[[ PROVIDED DATA, beginning ]]

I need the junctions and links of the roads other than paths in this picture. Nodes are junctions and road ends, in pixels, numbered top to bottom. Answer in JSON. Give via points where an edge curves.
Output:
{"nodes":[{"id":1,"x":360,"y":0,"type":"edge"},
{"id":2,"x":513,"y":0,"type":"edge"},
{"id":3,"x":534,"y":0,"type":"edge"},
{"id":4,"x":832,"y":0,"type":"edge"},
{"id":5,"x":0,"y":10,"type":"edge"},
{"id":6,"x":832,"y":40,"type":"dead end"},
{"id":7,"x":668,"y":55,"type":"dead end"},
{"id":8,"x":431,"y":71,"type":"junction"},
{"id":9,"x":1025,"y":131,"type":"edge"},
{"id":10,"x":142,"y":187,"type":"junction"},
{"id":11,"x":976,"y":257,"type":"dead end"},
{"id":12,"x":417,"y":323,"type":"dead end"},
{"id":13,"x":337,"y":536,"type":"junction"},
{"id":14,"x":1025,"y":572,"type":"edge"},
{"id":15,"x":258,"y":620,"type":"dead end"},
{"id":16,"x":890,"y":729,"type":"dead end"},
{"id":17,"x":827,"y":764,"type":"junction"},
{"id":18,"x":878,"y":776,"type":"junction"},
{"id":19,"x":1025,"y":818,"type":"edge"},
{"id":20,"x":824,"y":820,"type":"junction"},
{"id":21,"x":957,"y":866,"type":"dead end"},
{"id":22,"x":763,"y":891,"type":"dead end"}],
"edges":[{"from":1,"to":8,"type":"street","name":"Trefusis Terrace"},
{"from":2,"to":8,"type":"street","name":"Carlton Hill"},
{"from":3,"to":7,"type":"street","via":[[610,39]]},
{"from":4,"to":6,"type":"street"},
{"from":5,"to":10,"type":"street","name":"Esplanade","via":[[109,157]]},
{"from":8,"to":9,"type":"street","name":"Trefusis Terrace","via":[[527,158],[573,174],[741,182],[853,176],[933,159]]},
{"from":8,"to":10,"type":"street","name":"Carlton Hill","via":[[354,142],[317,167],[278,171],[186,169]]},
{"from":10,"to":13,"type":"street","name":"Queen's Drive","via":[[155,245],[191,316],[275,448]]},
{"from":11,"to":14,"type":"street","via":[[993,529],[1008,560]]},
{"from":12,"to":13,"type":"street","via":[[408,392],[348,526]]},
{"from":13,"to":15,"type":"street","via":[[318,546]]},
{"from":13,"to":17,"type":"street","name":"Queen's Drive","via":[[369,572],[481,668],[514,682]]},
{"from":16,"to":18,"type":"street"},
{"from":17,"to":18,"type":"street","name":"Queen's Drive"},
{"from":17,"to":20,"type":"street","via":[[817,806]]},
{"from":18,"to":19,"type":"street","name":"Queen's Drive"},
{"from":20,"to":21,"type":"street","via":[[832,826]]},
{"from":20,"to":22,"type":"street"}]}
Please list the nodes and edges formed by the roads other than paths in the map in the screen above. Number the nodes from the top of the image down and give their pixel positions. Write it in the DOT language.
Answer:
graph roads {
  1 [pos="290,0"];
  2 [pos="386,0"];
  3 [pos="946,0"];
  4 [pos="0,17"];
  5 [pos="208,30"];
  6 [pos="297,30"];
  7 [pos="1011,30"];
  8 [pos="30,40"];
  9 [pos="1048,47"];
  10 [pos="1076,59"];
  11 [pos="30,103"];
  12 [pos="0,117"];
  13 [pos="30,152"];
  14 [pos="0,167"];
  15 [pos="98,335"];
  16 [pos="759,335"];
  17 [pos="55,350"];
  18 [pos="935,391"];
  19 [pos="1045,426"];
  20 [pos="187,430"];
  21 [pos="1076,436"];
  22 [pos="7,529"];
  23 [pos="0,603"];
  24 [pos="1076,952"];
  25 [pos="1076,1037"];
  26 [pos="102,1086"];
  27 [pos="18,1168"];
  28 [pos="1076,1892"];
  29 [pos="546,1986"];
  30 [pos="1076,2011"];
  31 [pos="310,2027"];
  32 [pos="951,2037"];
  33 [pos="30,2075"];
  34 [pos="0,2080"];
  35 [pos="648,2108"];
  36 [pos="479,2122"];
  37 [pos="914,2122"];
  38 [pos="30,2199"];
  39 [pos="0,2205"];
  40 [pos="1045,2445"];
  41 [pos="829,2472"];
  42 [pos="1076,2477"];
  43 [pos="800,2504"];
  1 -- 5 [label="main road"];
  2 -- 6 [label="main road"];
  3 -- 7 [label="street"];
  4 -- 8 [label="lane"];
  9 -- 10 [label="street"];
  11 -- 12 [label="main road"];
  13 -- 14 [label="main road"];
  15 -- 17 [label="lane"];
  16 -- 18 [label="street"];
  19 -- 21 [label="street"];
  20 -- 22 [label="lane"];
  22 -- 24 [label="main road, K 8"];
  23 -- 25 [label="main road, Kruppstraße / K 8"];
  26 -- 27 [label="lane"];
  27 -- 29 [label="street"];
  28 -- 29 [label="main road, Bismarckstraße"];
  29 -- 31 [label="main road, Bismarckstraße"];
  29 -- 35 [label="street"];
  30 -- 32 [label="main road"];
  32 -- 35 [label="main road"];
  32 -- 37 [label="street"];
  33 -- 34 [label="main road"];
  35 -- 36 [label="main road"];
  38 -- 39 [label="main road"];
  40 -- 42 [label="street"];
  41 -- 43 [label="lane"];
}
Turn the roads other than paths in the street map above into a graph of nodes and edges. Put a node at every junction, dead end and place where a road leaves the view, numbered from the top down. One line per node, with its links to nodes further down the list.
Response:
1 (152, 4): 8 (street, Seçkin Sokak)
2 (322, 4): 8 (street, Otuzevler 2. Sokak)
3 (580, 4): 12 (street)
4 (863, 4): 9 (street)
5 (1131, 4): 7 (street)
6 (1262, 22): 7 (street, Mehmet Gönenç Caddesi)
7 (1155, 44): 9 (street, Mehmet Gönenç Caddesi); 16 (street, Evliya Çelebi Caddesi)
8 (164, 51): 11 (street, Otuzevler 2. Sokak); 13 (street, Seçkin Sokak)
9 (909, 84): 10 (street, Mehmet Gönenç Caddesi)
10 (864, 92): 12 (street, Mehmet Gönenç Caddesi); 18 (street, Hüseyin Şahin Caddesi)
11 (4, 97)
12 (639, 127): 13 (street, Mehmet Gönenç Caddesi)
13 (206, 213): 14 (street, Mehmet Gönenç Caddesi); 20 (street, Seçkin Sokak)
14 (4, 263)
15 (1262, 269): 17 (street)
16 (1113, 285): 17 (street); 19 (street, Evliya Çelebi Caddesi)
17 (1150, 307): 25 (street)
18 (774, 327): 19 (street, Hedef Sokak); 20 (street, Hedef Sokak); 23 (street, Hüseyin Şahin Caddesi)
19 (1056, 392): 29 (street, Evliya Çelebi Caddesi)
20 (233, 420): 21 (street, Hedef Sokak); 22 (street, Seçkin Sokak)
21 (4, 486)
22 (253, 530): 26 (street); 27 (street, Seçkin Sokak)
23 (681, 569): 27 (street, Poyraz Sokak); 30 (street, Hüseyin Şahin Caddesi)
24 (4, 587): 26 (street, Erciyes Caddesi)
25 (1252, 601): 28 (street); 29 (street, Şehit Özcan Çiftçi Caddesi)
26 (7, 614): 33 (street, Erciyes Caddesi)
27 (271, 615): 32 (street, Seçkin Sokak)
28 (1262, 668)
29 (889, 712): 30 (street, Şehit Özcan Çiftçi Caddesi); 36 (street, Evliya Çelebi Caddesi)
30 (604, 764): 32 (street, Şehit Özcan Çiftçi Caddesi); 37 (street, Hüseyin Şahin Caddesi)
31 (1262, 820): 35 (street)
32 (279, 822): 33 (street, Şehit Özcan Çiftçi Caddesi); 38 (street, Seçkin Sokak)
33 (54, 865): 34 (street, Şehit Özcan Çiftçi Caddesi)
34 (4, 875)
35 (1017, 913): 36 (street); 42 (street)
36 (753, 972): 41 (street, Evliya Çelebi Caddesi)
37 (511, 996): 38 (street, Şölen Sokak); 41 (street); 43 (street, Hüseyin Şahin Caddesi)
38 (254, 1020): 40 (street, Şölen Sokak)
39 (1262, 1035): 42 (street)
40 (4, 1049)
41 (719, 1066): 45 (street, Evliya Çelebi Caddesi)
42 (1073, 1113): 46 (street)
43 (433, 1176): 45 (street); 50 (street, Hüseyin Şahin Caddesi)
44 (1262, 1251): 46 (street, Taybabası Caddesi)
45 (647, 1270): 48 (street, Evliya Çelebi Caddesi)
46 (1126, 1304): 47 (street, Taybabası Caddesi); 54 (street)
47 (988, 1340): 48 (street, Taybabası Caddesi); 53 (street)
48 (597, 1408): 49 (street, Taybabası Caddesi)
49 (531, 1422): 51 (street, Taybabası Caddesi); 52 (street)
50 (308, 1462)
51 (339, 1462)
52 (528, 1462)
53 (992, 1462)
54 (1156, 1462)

[[ PROVIDED DATA, end ]]

* _PROMPT_: Your answer should consist of the lines above that hold the word "Carlton".

* _OUTPUT FOR THIS TASK_:
{"from":2,"to":8,"type":"street","name":"Carlton Hill"},
{"from":8,"to":10,"type":"street","name":"Carlton Hill","via":[[354,142],[317,167],[278,171],[186,169]]},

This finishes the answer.